Biconditional elimination is the name of two valid rules of inference of propositional logic. It allows for one to infer a conditional from a biconditional. If ( P ↔ Q ) is true, then one may infer that ( P → Q ) is true, and also that ( Q → P ) is true. For example, if it's true that I'm breathing if and only if I'm alive, then it's true that if I'm breathing, I'm alive; likewise, it's true that if I'm alive, I'm breathing.

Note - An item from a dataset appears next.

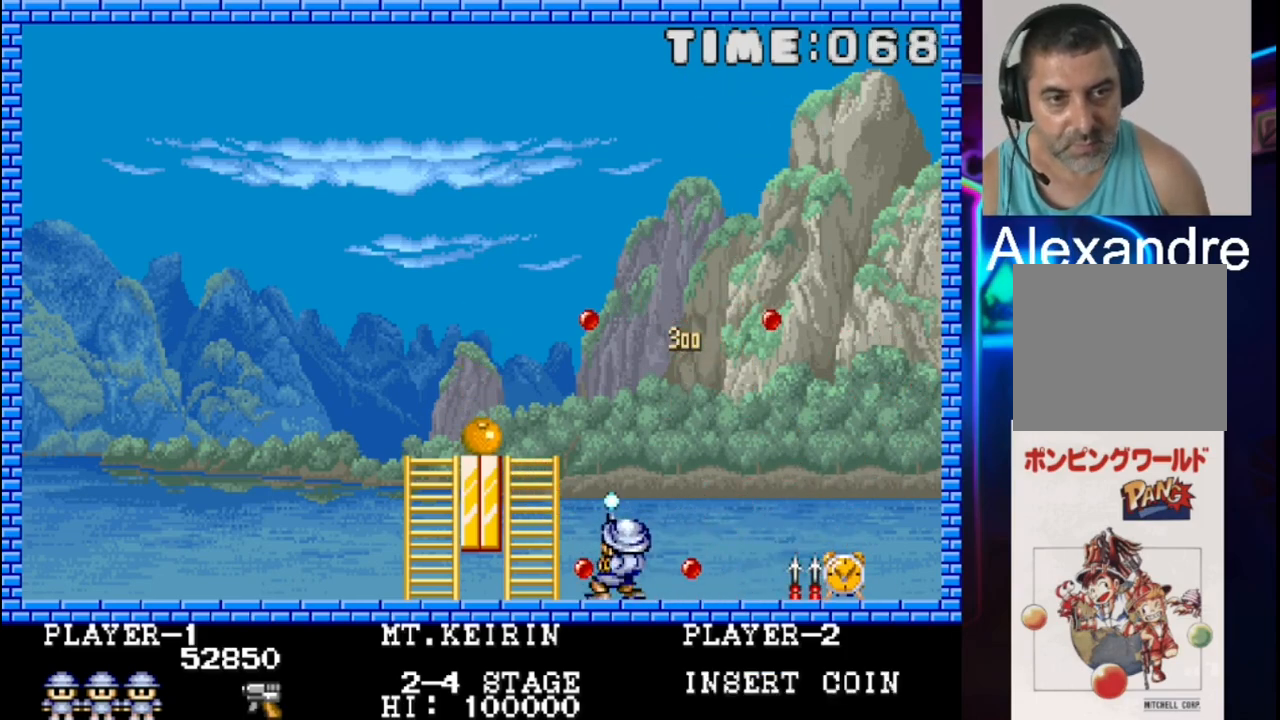
{"buttons": [], "events": [[100, "X", "up"], [167, "X", "down"], [367, "X", "up"]]}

The rules can be stated formally as:
( P ↔ Q ) ∴ ( P → Q ) and
( P ↔ Q ) ∴ ( Q → P ) where the rule is that wherever an instance of " ( P ↔ Q ) " appears on a line of a proof, either " ( P → Q ) " or " ( Q → P ) " can be placed on a subsequent line;
The biconditional elimination rule may be written in sequent notation:
( P ↔ Q ) ⊢ ( P → Q ) and
( P ↔ Q ) ⊢ ( Q → P ) where ⊢ is a metalogical symbol meaning that ( P → Q ) , in the first case, and ( Q → P ) in the other are syntactic consequences of ( P ↔ Q ) in some logical system;
or as the statement of a truth-functional tautology or theorem of propositional logic:
( P ↔ Q ) → ( P → Q ) ( P ↔ Q ) → ( Q → P ) where P , and Q are propositions expressed in some formal system.